---- Material supplied
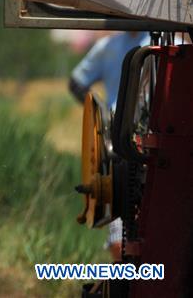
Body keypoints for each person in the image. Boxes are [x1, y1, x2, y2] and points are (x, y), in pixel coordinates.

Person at [68, 30, 148, 262]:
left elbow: (76, 82)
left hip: (143, 138)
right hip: (119, 143)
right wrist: (102, 117)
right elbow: (77, 83)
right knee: (120, 238)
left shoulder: (172, 43)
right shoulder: (108, 46)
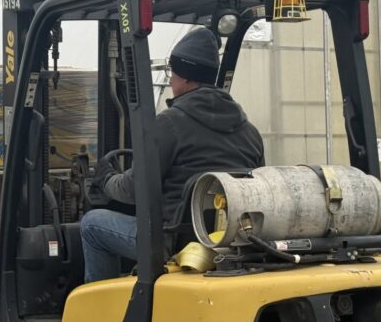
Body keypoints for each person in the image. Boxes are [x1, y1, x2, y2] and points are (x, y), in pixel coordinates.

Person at [80, 29, 264, 282]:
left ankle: (101, 302)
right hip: (230, 240)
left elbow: (135, 189)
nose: (170, 81)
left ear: (185, 77)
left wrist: (106, 180)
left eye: (172, 73)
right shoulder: (250, 132)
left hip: (173, 241)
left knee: (92, 224)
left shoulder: (168, 124)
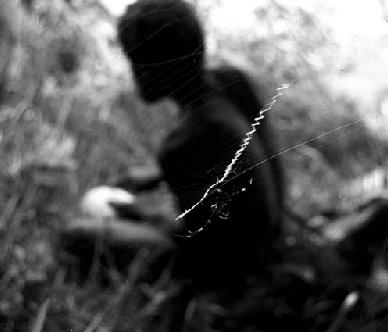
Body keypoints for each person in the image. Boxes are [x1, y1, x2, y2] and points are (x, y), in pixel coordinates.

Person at [117, 0, 284, 292]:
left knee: (77, 234)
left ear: (154, 66)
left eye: (136, 60)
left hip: (232, 269)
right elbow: (250, 156)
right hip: (274, 235)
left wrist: (139, 211)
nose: (133, 73)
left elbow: (192, 237)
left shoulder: (182, 143)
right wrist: (158, 175)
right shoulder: (232, 81)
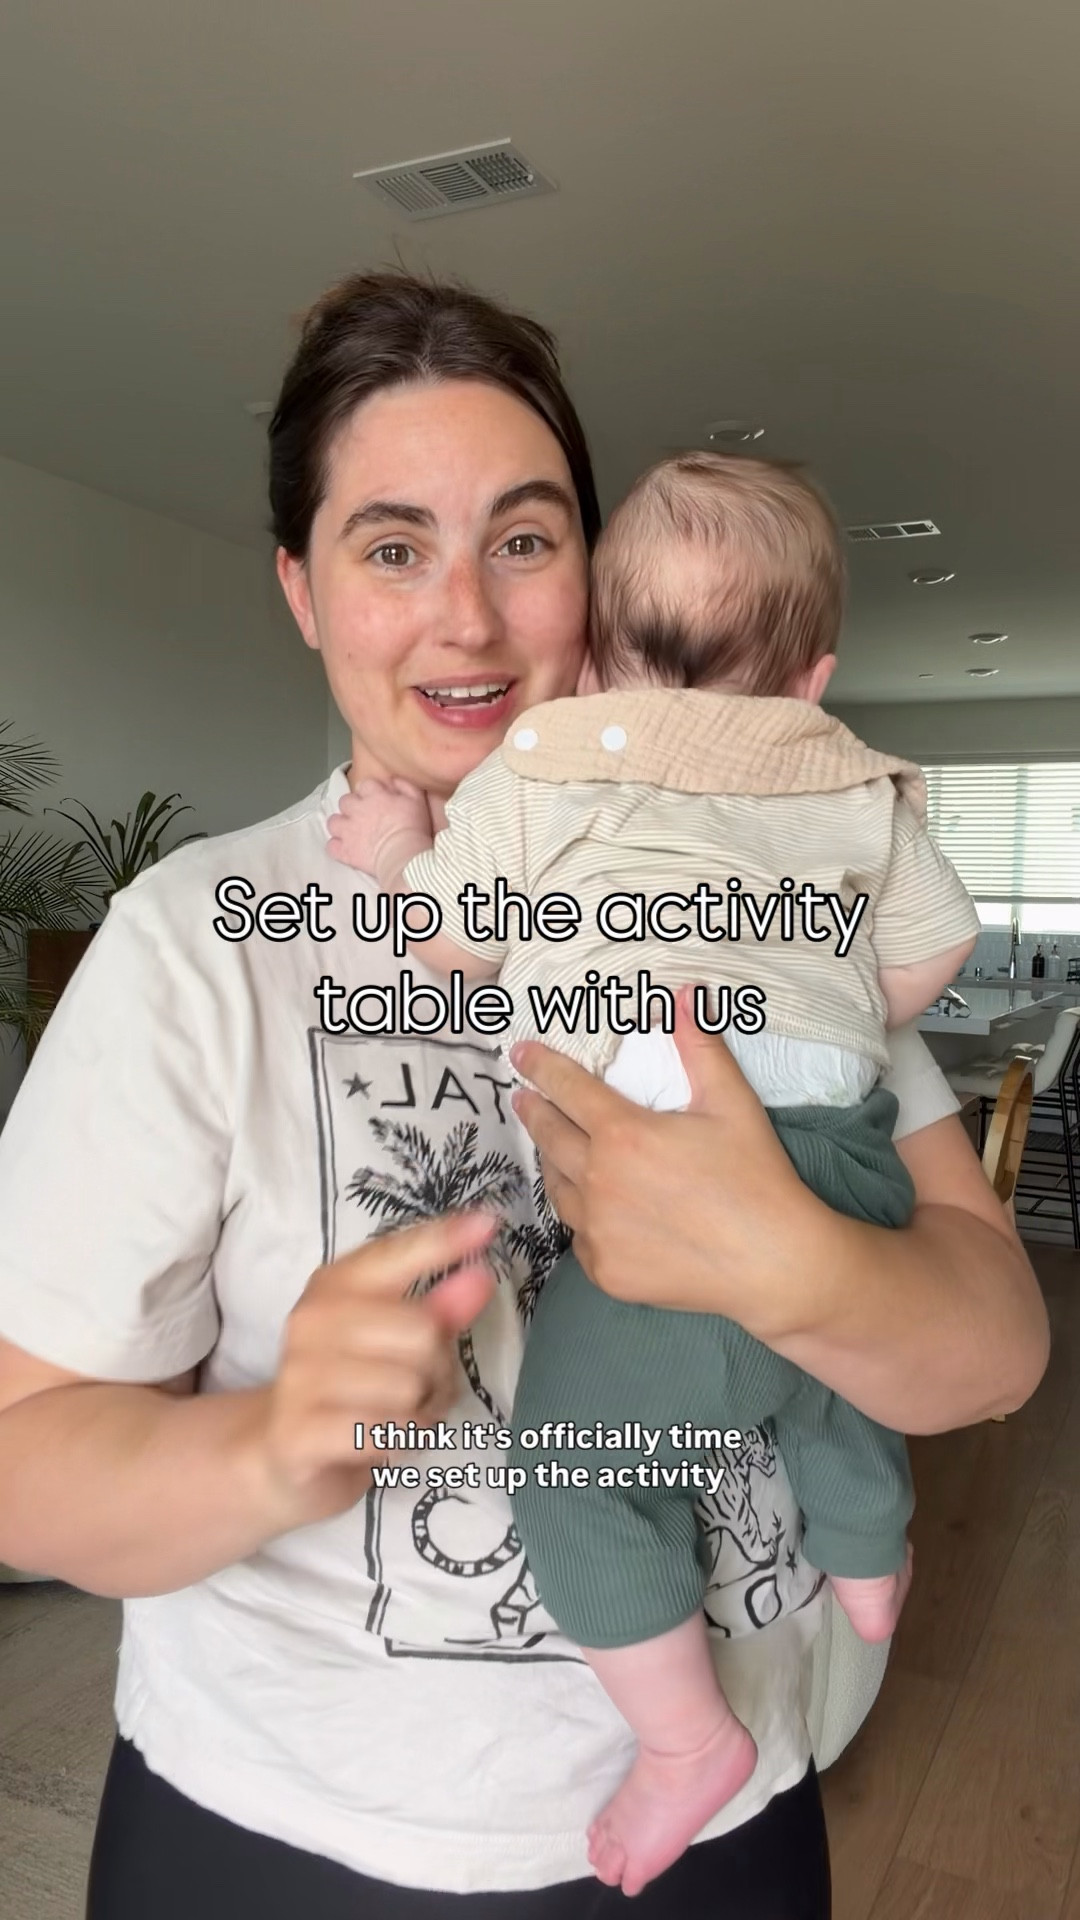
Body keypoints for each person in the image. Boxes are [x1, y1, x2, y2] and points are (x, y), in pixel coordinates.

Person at [0, 271, 1047, 1920]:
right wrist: (276, 1439)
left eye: (528, 539)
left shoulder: (774, 908)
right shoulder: (196, 943)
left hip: (732, 1830)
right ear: (304, 590)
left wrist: (794, 1259)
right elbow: (25, 1461)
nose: (469, 620)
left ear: (601, 576)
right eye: (393, 546)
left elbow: (995, 1351)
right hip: (289, 1850)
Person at [326, 449, 980, 1895]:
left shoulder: (551, 763)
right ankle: (867, 1548)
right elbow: (931, 959)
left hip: (676, 1179)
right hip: (851, 1150)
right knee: (817, 1352)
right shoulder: (857, 779)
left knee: (577, 1465)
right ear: (811, 678)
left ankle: (689, 1743)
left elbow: (449, 934)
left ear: (603, 653)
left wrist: (394, 848)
--------
◆ **What is required**
Which lines in the records above contain the string "wrist"? Copy them.

◆ **Response below**
right wrist: (102, 117)
left wrist: (106, 180)
left wrist: (139, 211)
right wrist: (158, 175)
right wrist: (276, 1439)
left wrist: (794, 1259)
left wrist: (394, 848)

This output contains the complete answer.